The number of first time property buyers in the UK has fallen to the lowest level since 1980, according to the Halifax.
The Halifax’s latest First Time Buyer Review found housing was unaffordable for the average first time buyer (4x average incomes or more) in 466 out of 483 towns analysed.
Research estimates the number of first time buyers entering the market has sunk to just 300,000 in 2007, considerably less than the 532,000 seen in 2002 and the lowest level since 1980.
In 2007, first time buyers cannot afford to buy terraced property, traditionally the most affordable option, in 71% of towns in the UK, compared with just 11% of towns in 2002.
Towns in general have become far more unaffordable, with the average property costing more than four times an average first time buyer’s income in 98% of towns across the UK, compared with just 30% in 2002.
The average price paid by a first time buyer increased 15% during 2007 to £175,093, and has risen 82% during the past five years.

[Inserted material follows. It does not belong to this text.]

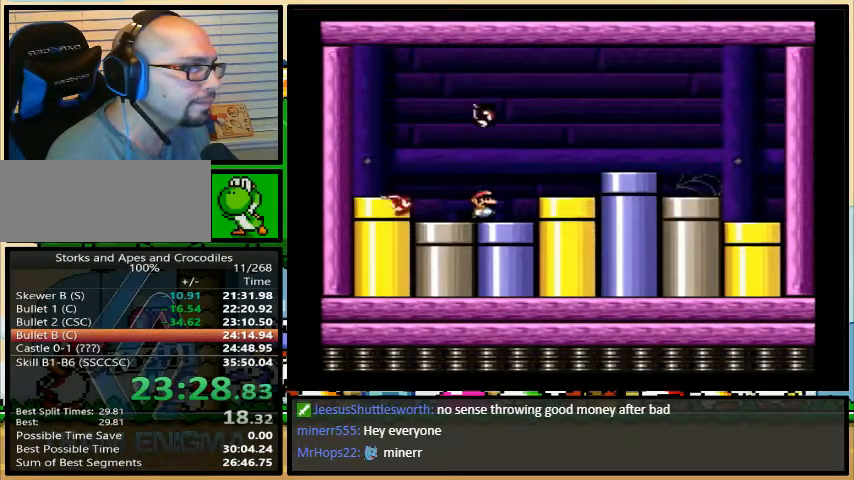
{"buttons": ["Y", "DPAD_LEFT"], "events": [[67, "A", "up"], [267, "DPAD_RIGHT", "up"], [300, "DPAD_LEFT", "down"], [400, "B", "down"], [500, "B", "up"]]}
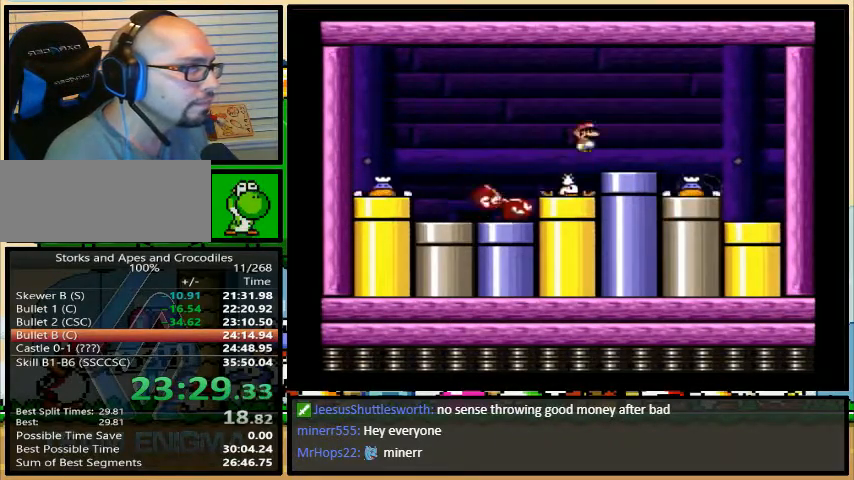
{"buttons": ["Y", "DPAD_LEFT"], "events": [[100, "B", "down"], [167, "B", "up"], [233, "DPAD_UP", "down"], [267, "DPAD_LEFT", "up"], [267, "DPAD_RIGHT", "down"], [267, "DPAD_UP", "up"], [433, "DPAD_RIGHT", "up"], [467, "DPAD_LEFT", "down"]]}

The UK’s least affordable town was Henley on Thames, where the average property price is 13.1 times the average income of a first time buyer and seven of the ten most unaffordable towns are in the South East of England.

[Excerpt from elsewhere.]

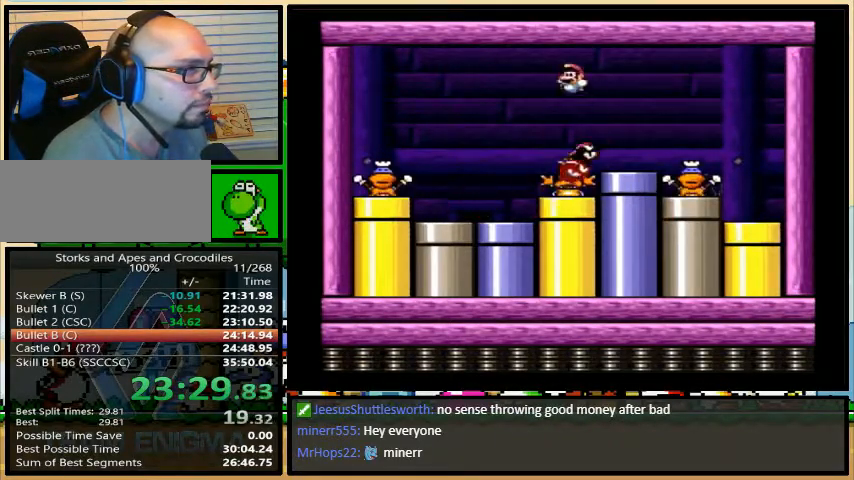
{"buttons": ["Y", "DPAD_LEFT"], "events": []}
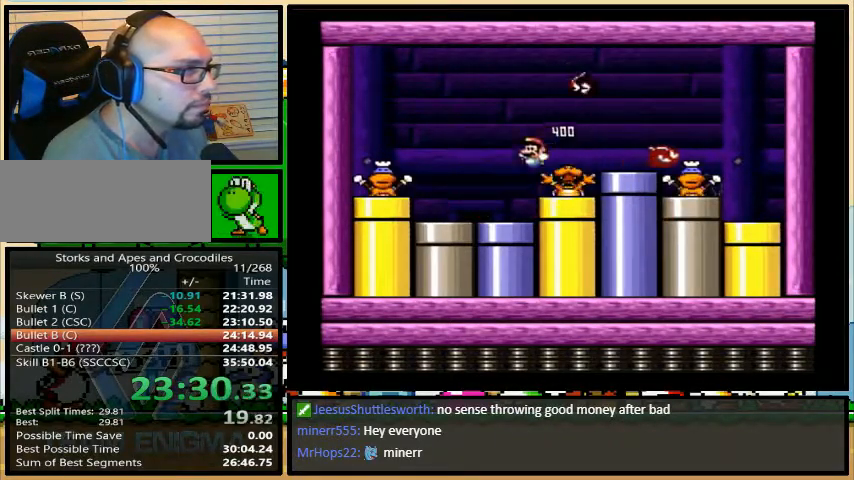
{"buttons": ["B", "Y", "DPAD_RIGHT"], "events": [[133, "B", "down"], [167, "B", "up"], [200, "DPAD_UP", "down"], [233, "DPAD_LEFT", "up"], [233, "DPAD_RIGHT", "down"], [233, "DPAD_UP", "up"], [300, "B", "down"]]}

Bootle in Merseyside is the most affordable town, with average property costing 3.4 times average income.
Commenting on the results, Martin Ellis, chief economist at Halifax, says: “Rising property values have priced many potential first time buyers out of the housing market. When they do enter the market first time buyers are now more likely to be in their thirties rather than their twenties and buy a flat rather than a terraced house. First time buyers are also buying proportionately more in cities than towns as they opt for convenience over size.”
The problems faced by first time buyers have no quick fix, says Ellis, but he predicts Government initiatives and a subdued housing market should help new entrants into the market.